» Work task
The answer is to consist only of an exact retyping of the lines from the one containing "101 frasi più bell" to the end of the entries, without pictures.

*** Begin section ***

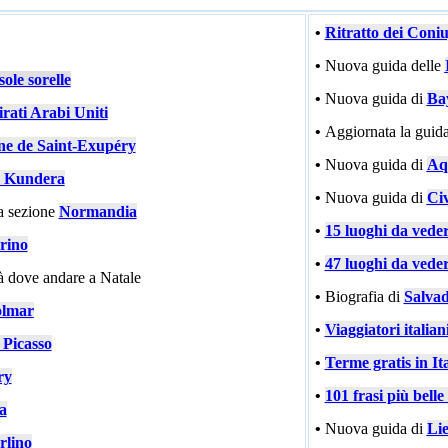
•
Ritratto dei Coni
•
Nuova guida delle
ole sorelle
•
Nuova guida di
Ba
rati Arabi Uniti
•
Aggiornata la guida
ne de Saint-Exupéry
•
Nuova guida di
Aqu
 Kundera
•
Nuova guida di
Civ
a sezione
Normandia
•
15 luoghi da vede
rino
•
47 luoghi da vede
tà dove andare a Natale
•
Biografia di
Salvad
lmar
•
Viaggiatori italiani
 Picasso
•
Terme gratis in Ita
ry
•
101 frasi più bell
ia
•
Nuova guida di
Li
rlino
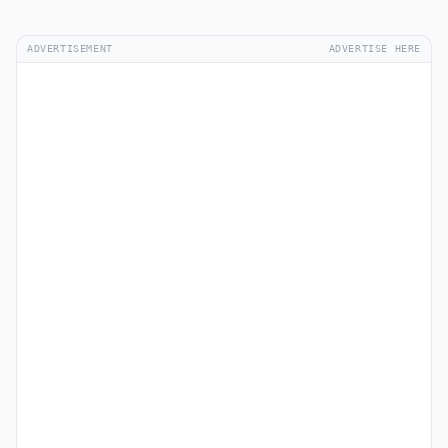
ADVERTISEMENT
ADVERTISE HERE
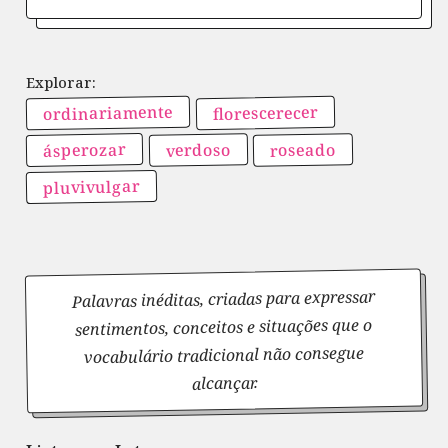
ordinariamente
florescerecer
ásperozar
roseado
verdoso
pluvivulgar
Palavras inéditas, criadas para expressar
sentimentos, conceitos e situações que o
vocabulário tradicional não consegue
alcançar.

*** End section ***

» Answer section
101 frasi più bell
ia
•
Nuova guida di
Li
rlino
ADVERTISEMENT
ADVERTISE HERE
ordinariamente
florescerecer
ásperozar
roseado
verdoso
pluvivulgar
Palavras inéditas, criadas para expressar
sentimentos, conceitos e situações que o
vocabulário tradicional não consegue
alcançar.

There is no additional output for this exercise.